[[ RECORDS FOR THE TASK, beginning ]]

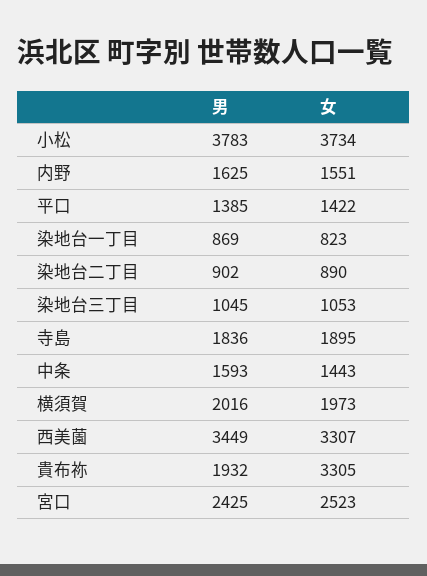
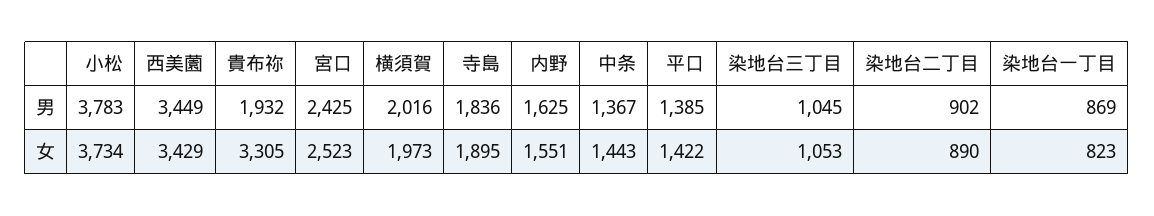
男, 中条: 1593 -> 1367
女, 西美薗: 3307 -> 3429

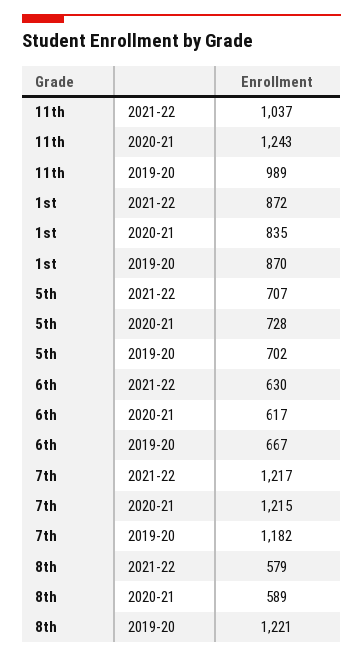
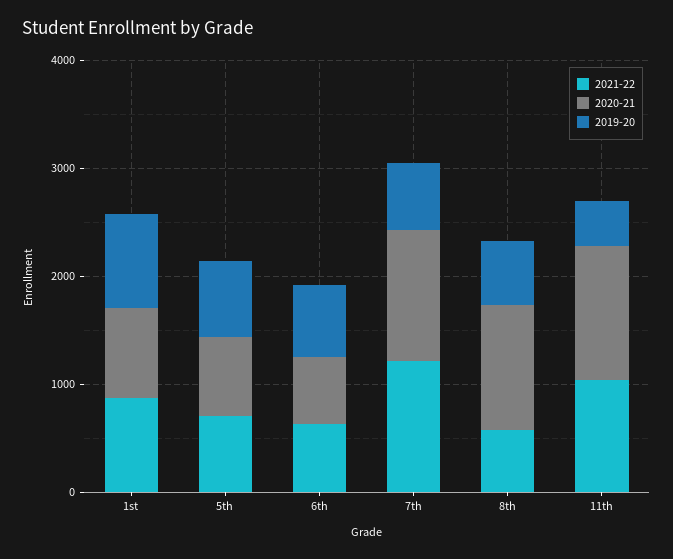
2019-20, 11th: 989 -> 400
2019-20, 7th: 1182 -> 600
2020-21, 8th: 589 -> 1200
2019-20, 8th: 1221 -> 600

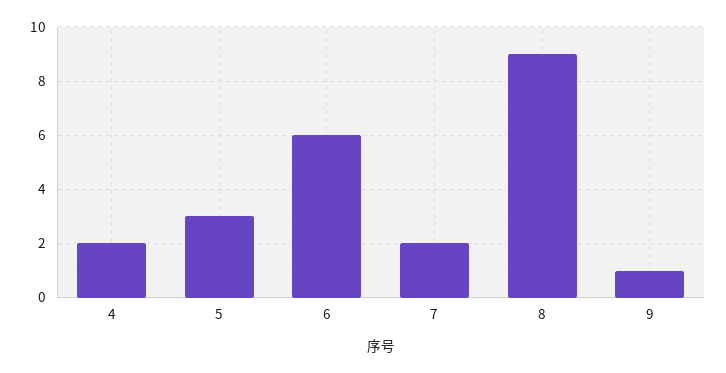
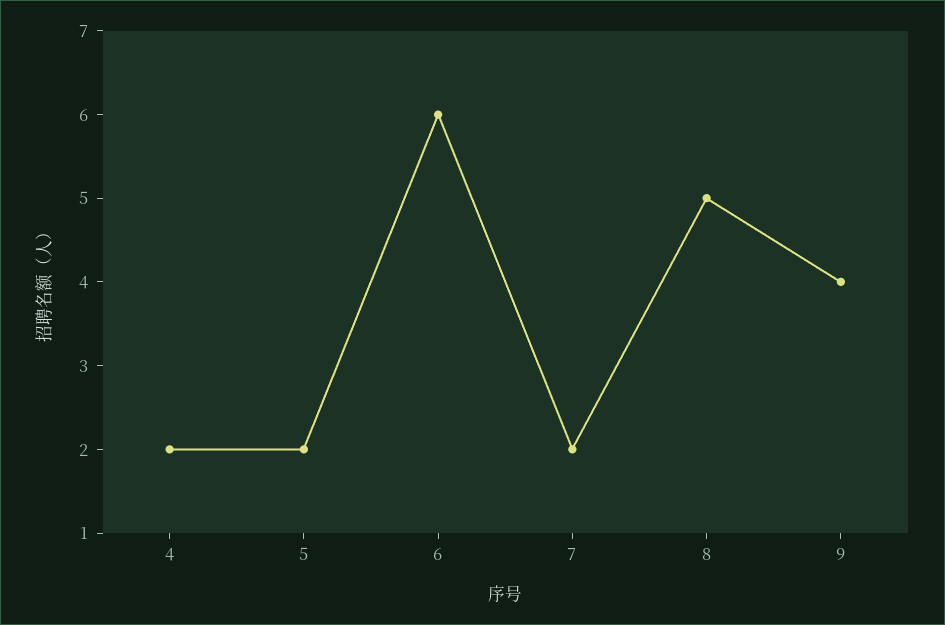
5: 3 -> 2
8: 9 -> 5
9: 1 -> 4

[[ RECORDS FOR THE TASK, end ]]
[[ RECORDS FOR THE TASK, beginning ]]

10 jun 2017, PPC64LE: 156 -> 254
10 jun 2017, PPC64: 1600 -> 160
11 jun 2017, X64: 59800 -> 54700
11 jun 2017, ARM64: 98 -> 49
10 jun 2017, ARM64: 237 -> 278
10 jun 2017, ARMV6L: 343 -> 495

[[ RECORDS FOR THE TASK, end ]]

# PROBLEM REQUIREMENTS:
Given the data above, transcribe exactly the lines from the one containing "10 jun 2017, PPC64: 1600 -> 160" down to the one containing "10 jun 2017, ARMV6L: 343 -> 495", and no others.

# YOUR SOLUTION:
10 jun 2017, PPC64: 1600 -> 160
11 jun 2017, X64: 59800 -> 54700
11 jun 2017, ARM64: 98 -> 49
10 jun 2017, ARM64: 237 -> 278
10 jun 2017, ARMV6L: 343 -> 495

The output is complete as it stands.